ASSIGNED TASK — Take the data below and filter it for lines containing the word "Americans"; show each line found.

EXCERPTED RECORDS —
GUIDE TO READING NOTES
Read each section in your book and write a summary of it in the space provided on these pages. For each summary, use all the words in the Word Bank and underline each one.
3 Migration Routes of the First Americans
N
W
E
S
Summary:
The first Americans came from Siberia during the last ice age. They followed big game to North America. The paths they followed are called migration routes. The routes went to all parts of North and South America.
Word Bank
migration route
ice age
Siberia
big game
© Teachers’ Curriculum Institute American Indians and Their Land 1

SOLUTION BELOW —
3 Migration Routes of the First Americans
The first Americans came from Siberia during the last ice age. They followed big game to North America. The paths they followed are called migration routes. The routes went to all parts of North and South America.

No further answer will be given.